_WHAT TO WORK ON_. Return a copy of each line in the listing that includes the word "petite".

-*-*-

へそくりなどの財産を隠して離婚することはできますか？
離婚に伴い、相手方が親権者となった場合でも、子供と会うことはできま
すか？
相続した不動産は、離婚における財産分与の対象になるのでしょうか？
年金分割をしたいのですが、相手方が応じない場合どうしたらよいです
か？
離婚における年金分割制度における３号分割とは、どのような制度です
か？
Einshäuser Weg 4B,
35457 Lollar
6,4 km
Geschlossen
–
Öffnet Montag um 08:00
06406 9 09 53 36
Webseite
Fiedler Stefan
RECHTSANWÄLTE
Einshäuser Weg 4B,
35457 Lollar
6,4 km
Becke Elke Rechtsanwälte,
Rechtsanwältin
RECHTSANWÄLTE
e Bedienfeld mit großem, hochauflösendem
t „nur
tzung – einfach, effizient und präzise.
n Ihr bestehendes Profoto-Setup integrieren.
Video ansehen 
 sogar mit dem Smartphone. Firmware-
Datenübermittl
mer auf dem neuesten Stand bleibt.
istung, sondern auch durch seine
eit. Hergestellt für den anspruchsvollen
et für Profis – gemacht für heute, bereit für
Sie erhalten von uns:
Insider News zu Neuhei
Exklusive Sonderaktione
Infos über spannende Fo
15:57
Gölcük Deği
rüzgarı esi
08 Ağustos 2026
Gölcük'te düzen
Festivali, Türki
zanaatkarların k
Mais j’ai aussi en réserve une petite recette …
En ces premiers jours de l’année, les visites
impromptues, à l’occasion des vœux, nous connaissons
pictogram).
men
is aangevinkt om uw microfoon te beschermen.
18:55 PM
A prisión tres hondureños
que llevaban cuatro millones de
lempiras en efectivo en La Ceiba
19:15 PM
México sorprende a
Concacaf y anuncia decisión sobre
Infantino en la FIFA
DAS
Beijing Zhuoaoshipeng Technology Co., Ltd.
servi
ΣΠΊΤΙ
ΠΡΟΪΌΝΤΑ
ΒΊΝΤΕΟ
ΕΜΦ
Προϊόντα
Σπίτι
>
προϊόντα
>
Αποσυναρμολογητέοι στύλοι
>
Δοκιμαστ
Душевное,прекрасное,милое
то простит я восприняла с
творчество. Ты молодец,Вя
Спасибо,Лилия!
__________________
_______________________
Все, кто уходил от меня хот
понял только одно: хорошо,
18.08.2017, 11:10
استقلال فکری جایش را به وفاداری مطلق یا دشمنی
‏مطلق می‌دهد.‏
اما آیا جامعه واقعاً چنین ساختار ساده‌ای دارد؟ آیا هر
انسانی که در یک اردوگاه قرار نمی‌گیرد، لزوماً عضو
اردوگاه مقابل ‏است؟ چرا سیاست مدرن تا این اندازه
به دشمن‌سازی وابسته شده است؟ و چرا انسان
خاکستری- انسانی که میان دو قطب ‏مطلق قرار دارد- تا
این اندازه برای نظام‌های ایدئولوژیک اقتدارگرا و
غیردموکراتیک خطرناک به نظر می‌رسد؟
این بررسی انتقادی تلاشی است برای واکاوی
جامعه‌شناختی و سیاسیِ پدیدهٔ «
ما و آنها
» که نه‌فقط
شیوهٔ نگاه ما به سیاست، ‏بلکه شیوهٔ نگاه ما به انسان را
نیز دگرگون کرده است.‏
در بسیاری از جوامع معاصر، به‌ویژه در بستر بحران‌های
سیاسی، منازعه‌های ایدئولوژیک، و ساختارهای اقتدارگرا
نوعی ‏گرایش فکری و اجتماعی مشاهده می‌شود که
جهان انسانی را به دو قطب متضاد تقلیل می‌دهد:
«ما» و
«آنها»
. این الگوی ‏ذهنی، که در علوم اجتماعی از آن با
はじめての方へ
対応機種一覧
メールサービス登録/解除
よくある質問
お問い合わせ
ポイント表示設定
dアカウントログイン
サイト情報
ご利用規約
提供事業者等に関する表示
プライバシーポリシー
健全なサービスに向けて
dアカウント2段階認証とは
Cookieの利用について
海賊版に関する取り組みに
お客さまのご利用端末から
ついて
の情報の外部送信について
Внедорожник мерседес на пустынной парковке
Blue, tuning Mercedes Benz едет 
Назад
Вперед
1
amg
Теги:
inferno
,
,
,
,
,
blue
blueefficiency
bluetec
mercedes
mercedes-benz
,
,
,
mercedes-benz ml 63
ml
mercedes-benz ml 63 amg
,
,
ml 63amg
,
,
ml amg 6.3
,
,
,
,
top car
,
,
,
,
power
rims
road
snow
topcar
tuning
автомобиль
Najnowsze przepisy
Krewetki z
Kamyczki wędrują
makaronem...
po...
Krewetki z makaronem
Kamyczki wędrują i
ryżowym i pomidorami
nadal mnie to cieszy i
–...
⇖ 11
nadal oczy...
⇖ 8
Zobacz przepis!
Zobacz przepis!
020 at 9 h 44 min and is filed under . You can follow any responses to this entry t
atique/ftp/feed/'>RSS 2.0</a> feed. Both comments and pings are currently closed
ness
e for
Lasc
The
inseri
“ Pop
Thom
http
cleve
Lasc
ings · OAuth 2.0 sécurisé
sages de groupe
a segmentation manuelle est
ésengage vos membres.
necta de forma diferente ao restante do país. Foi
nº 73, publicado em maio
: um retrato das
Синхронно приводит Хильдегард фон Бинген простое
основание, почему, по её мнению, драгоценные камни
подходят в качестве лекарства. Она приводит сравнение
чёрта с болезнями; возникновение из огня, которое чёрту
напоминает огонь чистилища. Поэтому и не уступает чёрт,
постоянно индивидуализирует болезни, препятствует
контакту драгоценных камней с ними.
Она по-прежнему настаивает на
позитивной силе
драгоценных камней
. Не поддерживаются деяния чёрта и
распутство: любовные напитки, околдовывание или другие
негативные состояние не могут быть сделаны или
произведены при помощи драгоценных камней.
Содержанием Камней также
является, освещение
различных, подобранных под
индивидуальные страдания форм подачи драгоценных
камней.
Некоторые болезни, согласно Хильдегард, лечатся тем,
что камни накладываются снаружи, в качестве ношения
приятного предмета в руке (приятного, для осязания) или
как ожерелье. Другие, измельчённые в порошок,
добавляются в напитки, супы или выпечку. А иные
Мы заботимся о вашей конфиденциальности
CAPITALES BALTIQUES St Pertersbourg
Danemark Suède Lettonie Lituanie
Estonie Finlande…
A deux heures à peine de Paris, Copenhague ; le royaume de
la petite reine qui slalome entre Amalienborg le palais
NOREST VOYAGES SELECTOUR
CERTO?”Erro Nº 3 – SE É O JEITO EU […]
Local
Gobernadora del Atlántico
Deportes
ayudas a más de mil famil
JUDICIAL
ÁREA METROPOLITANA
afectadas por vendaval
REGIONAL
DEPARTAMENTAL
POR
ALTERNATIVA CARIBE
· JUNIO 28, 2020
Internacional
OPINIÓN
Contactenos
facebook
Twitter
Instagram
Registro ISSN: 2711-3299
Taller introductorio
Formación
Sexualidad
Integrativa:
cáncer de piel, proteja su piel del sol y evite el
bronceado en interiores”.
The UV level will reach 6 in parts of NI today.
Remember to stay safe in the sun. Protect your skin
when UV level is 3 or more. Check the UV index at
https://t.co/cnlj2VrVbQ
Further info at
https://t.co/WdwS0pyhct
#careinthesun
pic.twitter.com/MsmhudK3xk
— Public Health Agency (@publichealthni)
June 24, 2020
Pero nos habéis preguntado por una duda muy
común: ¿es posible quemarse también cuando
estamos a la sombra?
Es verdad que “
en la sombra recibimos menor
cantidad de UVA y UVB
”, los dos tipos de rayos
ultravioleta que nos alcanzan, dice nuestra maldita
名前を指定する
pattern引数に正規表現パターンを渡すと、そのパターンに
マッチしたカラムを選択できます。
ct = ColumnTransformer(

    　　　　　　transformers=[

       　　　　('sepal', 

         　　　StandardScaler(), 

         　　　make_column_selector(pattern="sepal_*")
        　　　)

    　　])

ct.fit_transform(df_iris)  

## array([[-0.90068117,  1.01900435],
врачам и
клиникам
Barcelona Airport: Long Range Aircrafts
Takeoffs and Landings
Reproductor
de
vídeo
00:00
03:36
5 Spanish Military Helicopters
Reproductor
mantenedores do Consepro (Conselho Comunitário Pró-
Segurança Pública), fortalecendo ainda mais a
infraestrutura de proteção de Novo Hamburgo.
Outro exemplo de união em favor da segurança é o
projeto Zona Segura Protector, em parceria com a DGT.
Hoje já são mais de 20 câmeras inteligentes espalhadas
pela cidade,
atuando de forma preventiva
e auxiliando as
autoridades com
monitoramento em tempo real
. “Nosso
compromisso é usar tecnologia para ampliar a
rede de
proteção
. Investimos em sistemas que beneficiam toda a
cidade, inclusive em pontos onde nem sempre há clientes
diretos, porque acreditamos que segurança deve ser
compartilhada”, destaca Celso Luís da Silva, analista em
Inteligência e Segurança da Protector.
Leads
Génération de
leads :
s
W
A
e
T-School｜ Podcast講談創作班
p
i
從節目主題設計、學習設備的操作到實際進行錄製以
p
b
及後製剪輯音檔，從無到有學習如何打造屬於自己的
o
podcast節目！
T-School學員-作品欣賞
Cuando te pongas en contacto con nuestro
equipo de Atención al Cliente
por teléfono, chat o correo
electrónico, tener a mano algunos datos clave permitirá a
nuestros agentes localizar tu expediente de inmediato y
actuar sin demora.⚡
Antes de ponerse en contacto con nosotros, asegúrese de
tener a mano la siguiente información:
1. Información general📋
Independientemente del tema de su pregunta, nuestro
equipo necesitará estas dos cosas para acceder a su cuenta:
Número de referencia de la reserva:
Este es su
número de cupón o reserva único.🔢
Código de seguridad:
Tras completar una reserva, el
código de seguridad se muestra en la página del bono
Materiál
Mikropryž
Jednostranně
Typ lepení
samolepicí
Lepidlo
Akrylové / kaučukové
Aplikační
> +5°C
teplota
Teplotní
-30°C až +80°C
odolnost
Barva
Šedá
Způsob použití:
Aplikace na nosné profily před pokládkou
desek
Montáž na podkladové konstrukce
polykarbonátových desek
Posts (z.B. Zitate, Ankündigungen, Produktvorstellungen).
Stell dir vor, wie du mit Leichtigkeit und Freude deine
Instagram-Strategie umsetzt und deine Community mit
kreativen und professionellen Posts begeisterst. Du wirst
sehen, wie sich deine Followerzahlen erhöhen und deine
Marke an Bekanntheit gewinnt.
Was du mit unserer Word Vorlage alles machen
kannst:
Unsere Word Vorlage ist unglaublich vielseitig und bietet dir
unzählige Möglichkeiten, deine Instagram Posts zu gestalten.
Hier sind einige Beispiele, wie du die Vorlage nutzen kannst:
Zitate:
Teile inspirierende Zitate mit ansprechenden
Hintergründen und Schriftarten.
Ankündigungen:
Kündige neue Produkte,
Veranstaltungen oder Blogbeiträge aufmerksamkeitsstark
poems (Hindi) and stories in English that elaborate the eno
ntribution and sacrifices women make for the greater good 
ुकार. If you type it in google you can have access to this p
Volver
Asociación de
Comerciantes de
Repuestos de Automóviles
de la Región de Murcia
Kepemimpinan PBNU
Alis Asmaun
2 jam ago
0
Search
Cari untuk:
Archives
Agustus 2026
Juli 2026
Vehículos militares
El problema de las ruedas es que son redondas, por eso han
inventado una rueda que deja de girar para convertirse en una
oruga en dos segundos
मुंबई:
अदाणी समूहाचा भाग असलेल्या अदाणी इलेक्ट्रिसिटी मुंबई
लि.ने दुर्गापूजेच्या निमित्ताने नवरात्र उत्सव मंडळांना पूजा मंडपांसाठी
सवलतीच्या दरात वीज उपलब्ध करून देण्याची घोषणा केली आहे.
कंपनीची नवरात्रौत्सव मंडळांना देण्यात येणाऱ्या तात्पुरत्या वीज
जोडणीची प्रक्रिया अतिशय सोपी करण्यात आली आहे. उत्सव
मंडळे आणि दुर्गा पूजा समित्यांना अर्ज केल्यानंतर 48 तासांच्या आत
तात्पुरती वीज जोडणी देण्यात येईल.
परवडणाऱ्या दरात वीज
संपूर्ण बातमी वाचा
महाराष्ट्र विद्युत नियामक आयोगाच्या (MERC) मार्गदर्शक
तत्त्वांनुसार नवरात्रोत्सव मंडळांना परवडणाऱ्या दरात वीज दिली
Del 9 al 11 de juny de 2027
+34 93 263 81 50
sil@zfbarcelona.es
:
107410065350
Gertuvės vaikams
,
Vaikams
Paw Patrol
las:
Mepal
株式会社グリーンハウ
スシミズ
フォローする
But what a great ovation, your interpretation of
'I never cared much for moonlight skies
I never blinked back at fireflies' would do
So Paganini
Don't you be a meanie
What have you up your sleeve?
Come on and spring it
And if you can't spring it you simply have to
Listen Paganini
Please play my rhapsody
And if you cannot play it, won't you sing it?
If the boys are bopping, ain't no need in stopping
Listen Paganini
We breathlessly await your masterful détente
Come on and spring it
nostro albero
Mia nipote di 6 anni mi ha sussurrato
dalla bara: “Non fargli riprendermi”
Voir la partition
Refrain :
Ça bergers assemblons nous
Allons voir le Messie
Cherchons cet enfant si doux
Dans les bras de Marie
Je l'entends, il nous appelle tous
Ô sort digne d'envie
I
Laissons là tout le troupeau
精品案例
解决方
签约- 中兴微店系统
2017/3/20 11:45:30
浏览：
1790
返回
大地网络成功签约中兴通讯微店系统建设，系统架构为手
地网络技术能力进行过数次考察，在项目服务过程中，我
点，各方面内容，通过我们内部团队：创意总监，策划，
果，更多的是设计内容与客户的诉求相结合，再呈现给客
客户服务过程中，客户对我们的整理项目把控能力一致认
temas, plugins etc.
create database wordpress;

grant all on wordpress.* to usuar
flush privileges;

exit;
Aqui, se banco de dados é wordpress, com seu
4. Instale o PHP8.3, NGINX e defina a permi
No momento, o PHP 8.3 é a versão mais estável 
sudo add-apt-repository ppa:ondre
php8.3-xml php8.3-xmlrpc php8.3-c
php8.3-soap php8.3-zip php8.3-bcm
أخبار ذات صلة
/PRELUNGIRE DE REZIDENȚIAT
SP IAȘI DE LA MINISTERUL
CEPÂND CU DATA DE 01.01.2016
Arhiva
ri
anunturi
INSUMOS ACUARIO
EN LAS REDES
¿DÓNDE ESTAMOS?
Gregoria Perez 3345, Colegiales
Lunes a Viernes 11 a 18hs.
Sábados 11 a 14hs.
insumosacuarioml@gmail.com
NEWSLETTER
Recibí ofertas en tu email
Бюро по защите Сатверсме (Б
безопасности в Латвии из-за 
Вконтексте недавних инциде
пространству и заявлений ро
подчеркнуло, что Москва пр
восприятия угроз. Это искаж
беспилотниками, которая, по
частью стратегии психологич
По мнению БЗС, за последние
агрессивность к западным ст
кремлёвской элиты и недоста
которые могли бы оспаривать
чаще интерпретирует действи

-*-*-

_RESULT FOR THIS EXERCISE_.
Mais j’ai aussi en réserve une petite recette …
la petite reine qui slalome entre Amalienborg le palais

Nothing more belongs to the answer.